Exercise details -
Which lines of the listing below contain the word "Node"? Return them.

[Dataset records — start]

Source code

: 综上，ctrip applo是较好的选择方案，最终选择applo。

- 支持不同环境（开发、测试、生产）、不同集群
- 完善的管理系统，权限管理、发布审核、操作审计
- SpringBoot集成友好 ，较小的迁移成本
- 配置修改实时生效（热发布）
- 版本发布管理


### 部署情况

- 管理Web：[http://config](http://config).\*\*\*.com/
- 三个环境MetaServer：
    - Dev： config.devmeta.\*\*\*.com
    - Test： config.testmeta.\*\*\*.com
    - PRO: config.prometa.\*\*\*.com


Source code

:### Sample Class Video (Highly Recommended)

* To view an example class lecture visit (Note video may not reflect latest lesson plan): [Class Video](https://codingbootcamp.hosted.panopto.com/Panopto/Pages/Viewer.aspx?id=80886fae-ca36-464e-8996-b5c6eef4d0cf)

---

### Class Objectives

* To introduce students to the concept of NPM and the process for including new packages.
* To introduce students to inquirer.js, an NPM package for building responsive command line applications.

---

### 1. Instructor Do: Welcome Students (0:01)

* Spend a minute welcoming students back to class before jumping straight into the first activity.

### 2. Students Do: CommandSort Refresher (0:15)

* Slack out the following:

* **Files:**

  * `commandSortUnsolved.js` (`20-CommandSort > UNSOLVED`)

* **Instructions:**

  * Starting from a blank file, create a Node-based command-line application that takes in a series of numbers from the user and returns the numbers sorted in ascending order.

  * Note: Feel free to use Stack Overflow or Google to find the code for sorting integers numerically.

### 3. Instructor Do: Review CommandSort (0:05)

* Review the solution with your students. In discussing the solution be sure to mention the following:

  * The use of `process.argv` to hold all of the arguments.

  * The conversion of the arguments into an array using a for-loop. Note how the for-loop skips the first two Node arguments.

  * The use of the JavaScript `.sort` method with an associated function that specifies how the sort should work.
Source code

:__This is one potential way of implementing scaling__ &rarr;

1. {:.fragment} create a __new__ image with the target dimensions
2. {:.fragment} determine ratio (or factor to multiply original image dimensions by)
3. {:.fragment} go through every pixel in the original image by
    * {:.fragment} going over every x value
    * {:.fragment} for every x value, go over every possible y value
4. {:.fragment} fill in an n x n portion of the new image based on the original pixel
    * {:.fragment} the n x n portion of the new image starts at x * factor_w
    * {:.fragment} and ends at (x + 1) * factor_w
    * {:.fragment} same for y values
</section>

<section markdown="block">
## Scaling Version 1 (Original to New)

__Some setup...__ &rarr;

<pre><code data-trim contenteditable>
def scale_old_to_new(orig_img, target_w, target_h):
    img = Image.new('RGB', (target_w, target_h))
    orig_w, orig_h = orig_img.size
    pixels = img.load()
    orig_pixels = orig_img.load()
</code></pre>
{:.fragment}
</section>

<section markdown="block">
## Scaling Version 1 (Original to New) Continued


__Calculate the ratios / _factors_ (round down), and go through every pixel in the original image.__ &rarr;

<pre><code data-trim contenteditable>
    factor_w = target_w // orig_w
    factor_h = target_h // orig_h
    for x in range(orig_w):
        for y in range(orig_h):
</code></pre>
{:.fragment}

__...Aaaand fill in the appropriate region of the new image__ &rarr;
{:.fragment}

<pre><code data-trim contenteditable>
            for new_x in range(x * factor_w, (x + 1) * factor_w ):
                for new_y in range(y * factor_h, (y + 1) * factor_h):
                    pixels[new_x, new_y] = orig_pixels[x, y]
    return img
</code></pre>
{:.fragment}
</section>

[Dataset records — finish]

Written solution -
  * Starting from a blank file, create a Node-based command-line application that takes in a series of numbers from the user and returns the numbers sorted in ascending order.
  * The conversion of the arguments into an array using a for-loop. Note how the for-loop skips the first two Node arguments.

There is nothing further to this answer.